====== SOURCE RECORDS ======
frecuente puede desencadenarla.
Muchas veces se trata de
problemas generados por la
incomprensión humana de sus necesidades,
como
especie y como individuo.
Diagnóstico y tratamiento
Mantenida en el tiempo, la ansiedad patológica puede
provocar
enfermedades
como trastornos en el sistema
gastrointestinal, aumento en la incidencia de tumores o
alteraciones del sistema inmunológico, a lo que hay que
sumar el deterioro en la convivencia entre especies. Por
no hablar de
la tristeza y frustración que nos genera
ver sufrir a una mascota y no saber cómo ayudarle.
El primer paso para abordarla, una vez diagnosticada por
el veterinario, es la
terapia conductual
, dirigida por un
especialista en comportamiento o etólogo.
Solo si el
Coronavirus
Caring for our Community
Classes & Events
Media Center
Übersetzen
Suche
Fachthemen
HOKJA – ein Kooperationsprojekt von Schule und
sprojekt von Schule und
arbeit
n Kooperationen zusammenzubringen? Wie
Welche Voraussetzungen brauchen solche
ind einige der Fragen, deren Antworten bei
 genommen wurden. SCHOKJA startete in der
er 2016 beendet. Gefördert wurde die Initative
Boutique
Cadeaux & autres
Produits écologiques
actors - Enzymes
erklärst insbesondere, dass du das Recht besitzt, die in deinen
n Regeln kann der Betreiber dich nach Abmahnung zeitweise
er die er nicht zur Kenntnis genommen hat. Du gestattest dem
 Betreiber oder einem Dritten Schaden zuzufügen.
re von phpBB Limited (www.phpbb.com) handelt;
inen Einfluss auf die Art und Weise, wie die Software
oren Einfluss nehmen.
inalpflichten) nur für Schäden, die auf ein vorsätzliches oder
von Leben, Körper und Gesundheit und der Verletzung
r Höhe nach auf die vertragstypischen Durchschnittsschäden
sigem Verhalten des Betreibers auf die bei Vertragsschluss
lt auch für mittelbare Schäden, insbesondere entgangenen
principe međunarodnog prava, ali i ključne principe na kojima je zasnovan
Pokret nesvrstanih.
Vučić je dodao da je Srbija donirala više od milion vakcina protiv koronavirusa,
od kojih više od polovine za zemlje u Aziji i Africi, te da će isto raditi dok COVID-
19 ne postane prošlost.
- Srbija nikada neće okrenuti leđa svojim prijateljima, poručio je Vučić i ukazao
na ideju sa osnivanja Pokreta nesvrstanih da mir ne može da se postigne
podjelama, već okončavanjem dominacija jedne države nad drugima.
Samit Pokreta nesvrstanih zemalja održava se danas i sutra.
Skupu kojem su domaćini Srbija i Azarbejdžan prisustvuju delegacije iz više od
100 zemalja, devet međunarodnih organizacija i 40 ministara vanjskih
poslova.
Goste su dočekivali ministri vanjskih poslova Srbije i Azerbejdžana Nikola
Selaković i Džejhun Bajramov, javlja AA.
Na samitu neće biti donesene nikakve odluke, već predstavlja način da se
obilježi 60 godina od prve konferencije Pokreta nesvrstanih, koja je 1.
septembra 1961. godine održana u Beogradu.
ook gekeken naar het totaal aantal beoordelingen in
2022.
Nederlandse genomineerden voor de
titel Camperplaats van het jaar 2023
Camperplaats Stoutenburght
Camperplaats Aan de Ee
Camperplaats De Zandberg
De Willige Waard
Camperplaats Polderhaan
======
====== SOURCE RECORDS ======
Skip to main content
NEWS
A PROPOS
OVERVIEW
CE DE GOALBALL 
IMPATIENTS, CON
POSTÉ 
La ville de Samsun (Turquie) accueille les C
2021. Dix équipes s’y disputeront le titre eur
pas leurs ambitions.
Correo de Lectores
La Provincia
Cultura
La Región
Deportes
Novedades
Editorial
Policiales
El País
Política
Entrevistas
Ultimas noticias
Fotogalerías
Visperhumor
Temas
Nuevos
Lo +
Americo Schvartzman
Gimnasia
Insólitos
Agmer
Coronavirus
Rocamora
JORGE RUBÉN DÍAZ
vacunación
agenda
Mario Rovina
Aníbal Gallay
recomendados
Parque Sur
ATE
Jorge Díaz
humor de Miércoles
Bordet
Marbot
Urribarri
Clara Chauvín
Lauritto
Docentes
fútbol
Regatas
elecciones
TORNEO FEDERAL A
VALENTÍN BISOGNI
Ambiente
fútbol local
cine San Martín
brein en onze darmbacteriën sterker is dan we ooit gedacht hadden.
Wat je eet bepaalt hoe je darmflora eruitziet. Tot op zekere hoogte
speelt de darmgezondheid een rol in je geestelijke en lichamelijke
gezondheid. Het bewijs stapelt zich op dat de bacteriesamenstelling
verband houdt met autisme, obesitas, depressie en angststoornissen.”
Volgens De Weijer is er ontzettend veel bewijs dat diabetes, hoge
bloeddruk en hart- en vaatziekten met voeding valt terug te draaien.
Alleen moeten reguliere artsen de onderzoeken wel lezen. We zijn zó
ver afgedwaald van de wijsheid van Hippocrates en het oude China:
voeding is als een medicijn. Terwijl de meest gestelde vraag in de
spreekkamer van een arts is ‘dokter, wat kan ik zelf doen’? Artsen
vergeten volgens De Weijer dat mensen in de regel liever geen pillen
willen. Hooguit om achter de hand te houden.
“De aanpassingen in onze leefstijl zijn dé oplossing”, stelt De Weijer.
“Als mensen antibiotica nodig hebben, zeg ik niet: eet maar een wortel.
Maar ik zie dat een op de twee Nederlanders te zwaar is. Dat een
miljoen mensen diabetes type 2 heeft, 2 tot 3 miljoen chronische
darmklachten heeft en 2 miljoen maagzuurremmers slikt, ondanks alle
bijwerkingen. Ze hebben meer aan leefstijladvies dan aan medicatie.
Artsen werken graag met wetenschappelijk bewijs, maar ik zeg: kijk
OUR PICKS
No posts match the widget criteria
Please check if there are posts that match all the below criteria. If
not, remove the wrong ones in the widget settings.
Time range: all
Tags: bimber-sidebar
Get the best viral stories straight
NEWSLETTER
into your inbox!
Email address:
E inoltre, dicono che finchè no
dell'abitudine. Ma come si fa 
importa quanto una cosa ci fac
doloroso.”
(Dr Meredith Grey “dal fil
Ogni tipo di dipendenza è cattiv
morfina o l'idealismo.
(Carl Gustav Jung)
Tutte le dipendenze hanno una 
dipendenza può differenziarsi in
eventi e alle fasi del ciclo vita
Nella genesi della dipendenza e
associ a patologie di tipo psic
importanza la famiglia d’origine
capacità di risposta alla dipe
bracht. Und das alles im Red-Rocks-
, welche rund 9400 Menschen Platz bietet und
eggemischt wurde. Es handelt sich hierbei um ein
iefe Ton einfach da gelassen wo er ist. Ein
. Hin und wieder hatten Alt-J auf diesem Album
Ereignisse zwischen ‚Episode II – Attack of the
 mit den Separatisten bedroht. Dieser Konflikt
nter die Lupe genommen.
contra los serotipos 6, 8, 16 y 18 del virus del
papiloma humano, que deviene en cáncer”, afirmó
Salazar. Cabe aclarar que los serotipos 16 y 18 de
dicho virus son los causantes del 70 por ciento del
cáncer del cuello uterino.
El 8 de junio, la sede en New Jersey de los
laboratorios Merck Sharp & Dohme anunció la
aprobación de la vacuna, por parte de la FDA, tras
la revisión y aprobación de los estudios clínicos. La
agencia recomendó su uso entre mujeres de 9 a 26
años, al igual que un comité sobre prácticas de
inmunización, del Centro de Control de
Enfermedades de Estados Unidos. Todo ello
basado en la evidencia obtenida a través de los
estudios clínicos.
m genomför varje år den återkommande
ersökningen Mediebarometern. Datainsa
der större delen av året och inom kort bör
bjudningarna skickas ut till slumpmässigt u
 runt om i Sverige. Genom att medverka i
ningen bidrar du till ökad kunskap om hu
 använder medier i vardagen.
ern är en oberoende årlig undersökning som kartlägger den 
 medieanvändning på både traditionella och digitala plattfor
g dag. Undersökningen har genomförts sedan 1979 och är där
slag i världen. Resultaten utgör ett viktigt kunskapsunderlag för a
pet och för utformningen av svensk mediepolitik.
======
Take the listing above and repeat exactly the lines from the one containing "frecuente puede desencadenarla." through the one containing "Vučić je dodao", both included.

RESULT
frecuente puede desencadenarla.
Muchas veces se trata de
problemas generados por la
incomprensión humana de sus necesidades,
como
especie y como individuo.
Diagnóstico y tratamiento
Mantenida en el tiempo, la ansiedad patológica puede
provocar
enfermedades
como trastornos en el sistema
gastrointestinal, aumento en la incidencia de tumores o
alteraciones del sistema inmunológico, a lo que hay que
sumar el deterioro en la convivencia entre especies. Por
no hablar de
la tristeza y frustración que nos genera
ver sufrir a una mascota y no saber cómo ayudarle.
El primer paso para abordarla, una vez diagnosticada por
el veterinario, es la
terapia conductual
, dirigida por un
especialista en comportamiento o etólogo.
Solo si el
Coronavirus
Caring for our Community
Classes & Events
Media Center
Übersetzen
Suche
Fachthemen
HOKJA – ein Kooperationsprojekt von Schule und
sprojekt von Schule und
arbeit
n Kooperationen zusammenzubringen? Wie
Welche Voraussetzungen brauchen solche
ind einige der Fragen, deren Antworten bei
 genommen wurden. SCHOKJA startete in der
er 2016 beendet. Gefördert wurde die Initative
Boutique
Cadeaux & autres
Produits écologiques
actors - Enzymes
erklärst insbesondere, dass du das Recht besitzt, die in deinen
n Regeln kann der Betreiber dich nach Abmahnung zeitweise
er die er nicht zur Kenntnis genommen hat. Du gestattest dem
 Betreiber oder einem Dritten Schaden zuzufügen.
re von phpBB Limited (www.phpbb.com) handelt;
inen Einfluss auf die Art und Weise, wie die Software
oren Einfluss nehmen.
inalpflichten) nur für Schäden, die auf ein vorsätzliches oder
von Leben, Körper und Gesundheit und der Verletzung
r Höhe nach auf die vertragstypischen Durchschnittsschäden
sigem Verhalten des Betreibers auf die bei Vertragsschluss
lt auch für mittelbare Schäden, insbesondere entgangenen
principe međunarodnog prava, ali i ključne principe na kojima je zasnovan
Pokret nesvrstanih.
Vučić je dodao da je Srbija donirala više od milion vakcina protiv koronavirusa,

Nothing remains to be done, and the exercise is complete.